If you have recently been sexually assaulted, try not to:

  • eat or drink
  • brush your teeth or use mouthwash
  • smoke or vape
  • shower or take a bath
  • go to the toilet (pee or poo)
  • wash your clothes or underwear
  • touch or throw away any condoms used

You should keep any sanitary products or tampons you wore at the time of the assault or right afterwards.

Do not worry if you can't follow any of these steps. We can still carry out a forensic exam.

Who you will meet at a SATU

SATU staff are trained in caring for people who have been sexually assaulted. You will be cared for in a respectful, non-judgemental environment.

Our team includes:

  • an experienced nurse, midwife or doctor who is trained as a forensic examiner
  • support staff (a nurse, midwife or care assistant)

There may also be:

  • a volunteer from the Rape Crisis Centre or CARI. They can support you during your visit, in total confidence
  • a Garda - only if you would like them to be there or if you are reporting the assault

If you were assaulted more than 7 days ago

You can still go to a SATU for care if you were sexually assaulted more than 7 days ago.

Although it's too late to get forensic evidence, we can still do injury mapping. This is where your injuries are assessed and documented in case you want to report the assault to the Gardaí.

We can also help with sexual health testing and give you referrals for any other help you may need.

After being at a SATU

Recovering from sexual assault takes time. It is important to look after yourself and to accept care and support from others.

Support services

A support worker from the Rape Crisis Centre or CARI will be available to support you. They will give you information on follow-up care available to you when you are ready.

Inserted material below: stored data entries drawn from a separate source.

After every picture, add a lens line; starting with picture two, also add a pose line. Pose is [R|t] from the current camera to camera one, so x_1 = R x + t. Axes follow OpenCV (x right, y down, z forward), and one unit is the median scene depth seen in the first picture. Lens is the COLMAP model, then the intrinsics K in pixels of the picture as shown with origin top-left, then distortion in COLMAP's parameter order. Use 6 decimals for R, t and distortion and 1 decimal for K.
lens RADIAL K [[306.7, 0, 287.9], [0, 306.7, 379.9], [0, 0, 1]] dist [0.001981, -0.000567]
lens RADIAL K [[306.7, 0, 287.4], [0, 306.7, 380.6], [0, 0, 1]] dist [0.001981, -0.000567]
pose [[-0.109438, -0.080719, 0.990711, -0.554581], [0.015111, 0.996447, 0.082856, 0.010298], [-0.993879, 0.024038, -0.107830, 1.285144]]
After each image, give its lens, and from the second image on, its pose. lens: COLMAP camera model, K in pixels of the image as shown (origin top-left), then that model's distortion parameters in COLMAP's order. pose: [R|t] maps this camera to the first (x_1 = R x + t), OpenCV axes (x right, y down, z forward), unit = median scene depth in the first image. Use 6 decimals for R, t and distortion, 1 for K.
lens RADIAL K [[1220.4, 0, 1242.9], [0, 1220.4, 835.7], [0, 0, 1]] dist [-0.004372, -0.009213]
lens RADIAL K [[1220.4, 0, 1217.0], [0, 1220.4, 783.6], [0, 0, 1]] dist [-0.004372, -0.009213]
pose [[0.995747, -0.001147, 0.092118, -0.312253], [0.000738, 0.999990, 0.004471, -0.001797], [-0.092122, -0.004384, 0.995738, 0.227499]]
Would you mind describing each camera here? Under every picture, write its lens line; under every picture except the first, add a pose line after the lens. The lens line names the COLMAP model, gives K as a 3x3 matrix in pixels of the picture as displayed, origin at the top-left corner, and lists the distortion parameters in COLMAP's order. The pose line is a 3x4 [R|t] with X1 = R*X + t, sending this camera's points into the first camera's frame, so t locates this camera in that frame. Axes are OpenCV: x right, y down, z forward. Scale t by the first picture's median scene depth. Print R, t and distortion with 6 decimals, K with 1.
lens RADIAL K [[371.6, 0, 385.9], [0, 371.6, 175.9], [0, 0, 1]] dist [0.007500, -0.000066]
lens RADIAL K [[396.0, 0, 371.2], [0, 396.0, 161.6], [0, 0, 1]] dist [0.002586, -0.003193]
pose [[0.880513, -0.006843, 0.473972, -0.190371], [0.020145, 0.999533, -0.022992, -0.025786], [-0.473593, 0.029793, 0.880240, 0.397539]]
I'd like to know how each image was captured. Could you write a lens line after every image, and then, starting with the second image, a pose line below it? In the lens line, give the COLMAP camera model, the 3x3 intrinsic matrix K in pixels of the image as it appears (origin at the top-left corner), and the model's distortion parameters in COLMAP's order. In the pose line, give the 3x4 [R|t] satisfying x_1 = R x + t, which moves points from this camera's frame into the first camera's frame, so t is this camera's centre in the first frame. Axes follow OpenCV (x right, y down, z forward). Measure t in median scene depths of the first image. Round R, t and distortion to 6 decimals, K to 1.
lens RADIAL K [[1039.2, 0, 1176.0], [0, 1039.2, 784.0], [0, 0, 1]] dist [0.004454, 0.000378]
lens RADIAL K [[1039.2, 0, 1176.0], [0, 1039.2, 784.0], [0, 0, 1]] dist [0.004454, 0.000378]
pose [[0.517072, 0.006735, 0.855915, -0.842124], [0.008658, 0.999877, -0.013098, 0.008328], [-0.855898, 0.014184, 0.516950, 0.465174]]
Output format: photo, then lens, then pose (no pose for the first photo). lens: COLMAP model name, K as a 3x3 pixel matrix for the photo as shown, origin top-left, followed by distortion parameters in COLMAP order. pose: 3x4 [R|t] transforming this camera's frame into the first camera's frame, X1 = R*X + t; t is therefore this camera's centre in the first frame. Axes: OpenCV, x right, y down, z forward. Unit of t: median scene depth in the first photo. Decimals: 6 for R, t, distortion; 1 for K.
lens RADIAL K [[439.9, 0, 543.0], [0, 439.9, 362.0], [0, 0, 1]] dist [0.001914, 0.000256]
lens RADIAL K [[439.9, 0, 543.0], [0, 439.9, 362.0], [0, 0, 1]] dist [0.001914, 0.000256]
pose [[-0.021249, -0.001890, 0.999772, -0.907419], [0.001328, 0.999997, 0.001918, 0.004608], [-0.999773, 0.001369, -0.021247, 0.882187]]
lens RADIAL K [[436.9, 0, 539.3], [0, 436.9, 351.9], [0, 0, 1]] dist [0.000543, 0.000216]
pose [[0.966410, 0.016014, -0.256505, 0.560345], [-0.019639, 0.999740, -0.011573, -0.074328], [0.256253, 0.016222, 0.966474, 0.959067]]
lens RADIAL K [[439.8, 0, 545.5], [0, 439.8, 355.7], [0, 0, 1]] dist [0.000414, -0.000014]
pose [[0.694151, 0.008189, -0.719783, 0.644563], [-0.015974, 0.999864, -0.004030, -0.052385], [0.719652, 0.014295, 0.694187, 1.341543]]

The Rape Crisis Centre also offers an accompaniment service. This can be helpful if you would like someone to be with you at the Garda station or in court. You can call the 24-hour confidential helpline any time. Freephone: 1800 77 88 88

Confidentiality

If you're over 18

We will keep your details confidential. This is unless there's a concern that you or anyone else is at risk of serious harm.

But if there's a Garda investigation linked to the assault, evidence may need to be shared in court. The Gardaí will talk you through this process if needed.

If you're under 18

By law, healthcare professionals have to protect children from harm. If you have been raped or sexually assaulted and you’re under 18, it has to be reported to Tusla and the Gardaí. This is to keep you safe and to provide you with support.

Read about why we have to report sexual abuse if you’re under 18 on the Tusla website.

You will need to have a parent or trusted adult with you at the SATU. This is because sexual assault is a crime and we need to make sure you are not in any further danger.

If you are worried about telling your parent or guardian, we can help by discussing your options.